The interest in coastal areas is easy to explain. Wexford was her introduction to the sea. Her career as an environmental campaigner has been shaped by her specialist knowledge. Dubsky is probably better known in Europe than she is here. In 1988 she ran a Coastwatch Europe survey on a trial basis in test areas in five European countries. Later that same year she was a co-founder of the Irish Clean Air Group and produced a strategy for improving Dublin air quality. Access to information is central to her approach to environmental issues and Dubsky has always maintained that only by getting people involved in surveys and other schemes, will they develop an interest in such issues. "Public information is so important."

Having run the Blue Flag award scheme between 1987 and 1993, she stresses the need for a balance between encouraging people to visit areas with the need to protect such habitats. In 1991 she ran Ireland's first international conference on waste management. On the subject of incinerators, she says: "Our record with accidents is not good. Unless an incinerator could be placed within one mile upwind of the Dail or Temple Bar, I would fear for the management of it."

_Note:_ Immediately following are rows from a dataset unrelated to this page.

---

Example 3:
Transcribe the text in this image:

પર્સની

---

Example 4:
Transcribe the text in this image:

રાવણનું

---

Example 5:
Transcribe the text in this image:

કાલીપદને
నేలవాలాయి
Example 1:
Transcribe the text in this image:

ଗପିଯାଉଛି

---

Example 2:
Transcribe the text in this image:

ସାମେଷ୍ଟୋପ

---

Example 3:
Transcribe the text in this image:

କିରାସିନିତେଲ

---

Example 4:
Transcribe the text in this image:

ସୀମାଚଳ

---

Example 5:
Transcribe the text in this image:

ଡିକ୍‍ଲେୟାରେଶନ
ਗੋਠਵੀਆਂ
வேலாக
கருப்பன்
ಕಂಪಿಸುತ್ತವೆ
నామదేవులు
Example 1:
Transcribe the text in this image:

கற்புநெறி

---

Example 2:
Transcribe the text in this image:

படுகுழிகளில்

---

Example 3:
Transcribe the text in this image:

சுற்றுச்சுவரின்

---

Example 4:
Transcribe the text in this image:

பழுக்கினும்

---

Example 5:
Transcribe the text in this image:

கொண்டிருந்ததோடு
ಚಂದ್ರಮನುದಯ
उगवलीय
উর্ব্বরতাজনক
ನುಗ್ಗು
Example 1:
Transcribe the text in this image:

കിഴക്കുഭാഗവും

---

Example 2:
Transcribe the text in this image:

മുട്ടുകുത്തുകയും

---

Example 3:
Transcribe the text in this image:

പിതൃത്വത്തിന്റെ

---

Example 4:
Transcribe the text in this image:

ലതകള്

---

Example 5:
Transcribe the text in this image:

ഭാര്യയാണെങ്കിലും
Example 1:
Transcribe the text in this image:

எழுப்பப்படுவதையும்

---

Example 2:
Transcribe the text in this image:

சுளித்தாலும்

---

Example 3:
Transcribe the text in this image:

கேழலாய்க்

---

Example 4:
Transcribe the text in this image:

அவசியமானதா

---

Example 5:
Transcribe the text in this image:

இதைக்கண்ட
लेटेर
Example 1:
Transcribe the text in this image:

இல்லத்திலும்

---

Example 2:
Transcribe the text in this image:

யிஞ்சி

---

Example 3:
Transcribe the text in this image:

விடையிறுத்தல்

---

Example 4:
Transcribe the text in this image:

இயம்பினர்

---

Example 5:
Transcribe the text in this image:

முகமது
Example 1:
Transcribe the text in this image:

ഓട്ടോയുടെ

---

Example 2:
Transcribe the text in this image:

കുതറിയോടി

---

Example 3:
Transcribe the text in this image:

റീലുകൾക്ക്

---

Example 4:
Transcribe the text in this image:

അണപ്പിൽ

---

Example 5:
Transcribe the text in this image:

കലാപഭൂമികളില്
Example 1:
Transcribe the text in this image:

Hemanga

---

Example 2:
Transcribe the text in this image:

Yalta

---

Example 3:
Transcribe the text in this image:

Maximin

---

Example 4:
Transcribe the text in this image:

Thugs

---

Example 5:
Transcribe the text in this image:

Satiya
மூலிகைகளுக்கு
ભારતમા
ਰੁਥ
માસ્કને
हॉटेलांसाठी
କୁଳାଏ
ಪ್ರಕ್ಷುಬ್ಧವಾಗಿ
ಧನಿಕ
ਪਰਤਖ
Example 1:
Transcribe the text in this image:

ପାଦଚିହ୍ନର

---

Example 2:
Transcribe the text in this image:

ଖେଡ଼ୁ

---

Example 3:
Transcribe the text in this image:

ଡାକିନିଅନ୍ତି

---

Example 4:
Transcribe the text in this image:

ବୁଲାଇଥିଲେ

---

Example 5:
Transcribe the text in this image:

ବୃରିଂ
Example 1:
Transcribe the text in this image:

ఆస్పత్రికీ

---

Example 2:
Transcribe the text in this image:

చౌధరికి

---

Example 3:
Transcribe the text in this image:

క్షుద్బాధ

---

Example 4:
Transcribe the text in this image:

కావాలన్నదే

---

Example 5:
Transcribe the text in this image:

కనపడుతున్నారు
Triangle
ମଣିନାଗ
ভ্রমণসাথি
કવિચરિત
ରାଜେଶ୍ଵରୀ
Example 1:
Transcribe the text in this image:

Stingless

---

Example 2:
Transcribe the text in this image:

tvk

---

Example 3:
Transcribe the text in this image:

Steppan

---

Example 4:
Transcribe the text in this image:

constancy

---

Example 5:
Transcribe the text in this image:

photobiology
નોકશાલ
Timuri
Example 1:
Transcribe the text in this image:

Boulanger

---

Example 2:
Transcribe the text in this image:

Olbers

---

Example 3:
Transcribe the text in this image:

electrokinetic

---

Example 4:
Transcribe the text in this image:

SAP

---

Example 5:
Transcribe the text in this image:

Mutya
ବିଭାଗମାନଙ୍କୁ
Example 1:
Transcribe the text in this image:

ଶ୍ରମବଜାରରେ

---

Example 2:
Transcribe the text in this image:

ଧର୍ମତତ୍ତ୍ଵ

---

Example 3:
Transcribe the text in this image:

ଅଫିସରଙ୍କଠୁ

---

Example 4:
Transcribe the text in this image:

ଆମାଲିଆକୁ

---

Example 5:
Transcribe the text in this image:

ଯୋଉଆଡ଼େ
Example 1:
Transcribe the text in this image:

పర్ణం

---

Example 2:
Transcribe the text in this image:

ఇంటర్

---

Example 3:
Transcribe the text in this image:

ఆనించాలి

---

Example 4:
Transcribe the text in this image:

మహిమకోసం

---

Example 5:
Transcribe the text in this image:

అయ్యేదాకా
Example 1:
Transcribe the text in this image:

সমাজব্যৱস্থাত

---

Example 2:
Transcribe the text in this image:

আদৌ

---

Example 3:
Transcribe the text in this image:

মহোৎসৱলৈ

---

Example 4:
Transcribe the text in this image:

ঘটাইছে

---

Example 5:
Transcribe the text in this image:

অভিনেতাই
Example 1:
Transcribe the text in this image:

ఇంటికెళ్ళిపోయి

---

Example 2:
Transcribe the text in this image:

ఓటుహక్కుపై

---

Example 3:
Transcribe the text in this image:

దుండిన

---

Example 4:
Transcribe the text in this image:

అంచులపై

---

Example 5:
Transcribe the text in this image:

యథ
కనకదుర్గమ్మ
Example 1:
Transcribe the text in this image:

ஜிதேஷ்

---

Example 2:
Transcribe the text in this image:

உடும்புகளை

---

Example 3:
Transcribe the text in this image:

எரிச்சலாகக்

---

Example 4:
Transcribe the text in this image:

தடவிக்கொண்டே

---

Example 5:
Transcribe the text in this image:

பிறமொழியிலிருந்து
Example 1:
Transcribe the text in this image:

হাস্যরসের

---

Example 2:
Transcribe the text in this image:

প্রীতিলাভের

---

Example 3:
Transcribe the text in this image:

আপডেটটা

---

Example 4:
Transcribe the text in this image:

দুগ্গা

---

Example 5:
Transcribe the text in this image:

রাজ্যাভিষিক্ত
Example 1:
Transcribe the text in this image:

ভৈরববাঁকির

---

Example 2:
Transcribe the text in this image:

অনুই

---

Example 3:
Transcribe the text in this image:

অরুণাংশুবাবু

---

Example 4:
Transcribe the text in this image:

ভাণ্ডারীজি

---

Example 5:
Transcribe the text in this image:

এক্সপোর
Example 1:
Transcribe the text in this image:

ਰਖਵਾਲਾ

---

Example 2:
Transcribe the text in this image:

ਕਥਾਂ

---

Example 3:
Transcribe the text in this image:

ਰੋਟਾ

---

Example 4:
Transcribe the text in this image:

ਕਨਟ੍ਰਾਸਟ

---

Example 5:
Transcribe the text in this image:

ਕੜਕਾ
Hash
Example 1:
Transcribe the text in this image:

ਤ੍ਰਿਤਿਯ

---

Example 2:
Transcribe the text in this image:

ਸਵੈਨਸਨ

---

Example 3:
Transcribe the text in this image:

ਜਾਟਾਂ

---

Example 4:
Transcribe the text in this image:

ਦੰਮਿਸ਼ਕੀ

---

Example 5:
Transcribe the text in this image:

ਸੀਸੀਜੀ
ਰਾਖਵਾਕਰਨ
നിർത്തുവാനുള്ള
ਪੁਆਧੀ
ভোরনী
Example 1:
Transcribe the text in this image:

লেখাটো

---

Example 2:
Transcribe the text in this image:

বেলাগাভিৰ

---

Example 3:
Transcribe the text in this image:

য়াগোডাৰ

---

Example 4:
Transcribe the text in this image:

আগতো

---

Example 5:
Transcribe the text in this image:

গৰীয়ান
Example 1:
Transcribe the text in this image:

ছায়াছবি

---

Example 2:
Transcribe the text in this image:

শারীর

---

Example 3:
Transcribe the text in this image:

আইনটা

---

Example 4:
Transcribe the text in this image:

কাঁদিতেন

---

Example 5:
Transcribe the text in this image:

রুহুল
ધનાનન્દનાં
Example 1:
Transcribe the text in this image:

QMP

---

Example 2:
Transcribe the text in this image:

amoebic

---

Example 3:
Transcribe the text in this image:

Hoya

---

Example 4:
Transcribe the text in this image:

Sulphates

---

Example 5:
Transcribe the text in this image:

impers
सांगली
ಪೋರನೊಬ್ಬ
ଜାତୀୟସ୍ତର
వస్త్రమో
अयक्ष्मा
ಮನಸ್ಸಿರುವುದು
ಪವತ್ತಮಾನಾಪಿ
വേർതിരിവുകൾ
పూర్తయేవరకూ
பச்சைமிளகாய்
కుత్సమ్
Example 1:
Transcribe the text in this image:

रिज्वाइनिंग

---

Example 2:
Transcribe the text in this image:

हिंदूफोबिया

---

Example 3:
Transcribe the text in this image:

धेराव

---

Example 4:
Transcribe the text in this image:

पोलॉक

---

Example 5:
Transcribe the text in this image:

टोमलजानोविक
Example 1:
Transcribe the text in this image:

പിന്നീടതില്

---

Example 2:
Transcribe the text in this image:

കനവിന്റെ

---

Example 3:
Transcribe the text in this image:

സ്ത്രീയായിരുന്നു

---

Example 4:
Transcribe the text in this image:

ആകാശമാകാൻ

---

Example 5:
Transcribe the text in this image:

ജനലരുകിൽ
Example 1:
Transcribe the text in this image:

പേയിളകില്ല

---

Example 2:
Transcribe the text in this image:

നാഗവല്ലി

During her five-year stay in the Czech Republic she was active in opening the East European office for Coastwatch Europe. Throughout that time she travelled between the Coastwatch head office in Trinity College and Prague. Her mother still lives on the family farm. Helga Falkenthal returned to Germany for a few years in the mid 1990s, "but she had to come back, she was homesick for Wexford".

Ten years after the birth of her third son, Dubsky had a daughter. All the while she has continued working. There have been successes; there have also been failures. "I have felt frustrated," she says and recalls noticing bulldozers moving in on a site one Friday afternoon. "I was on my way abroad and had no time. I stopped and phoned the relevant county council office and was informed no complaints could be taken over the phone. I would have to write in. They refused to listen." She shrugs at the memory. "I think policies are no good until they are implemented. But. . ."

Time is always a problem. Phone calls bring her on journeys across the country trying to help - and she does. Toasting with Austrian wine what could be the demise of the plastic bag, Dubsky, the unrelenting activist, looks happy. Tenacious but pleasant, she could hardly be described as a cranky eccentric.

Are we Irish a dirty people? "We are careless," is how she puts it.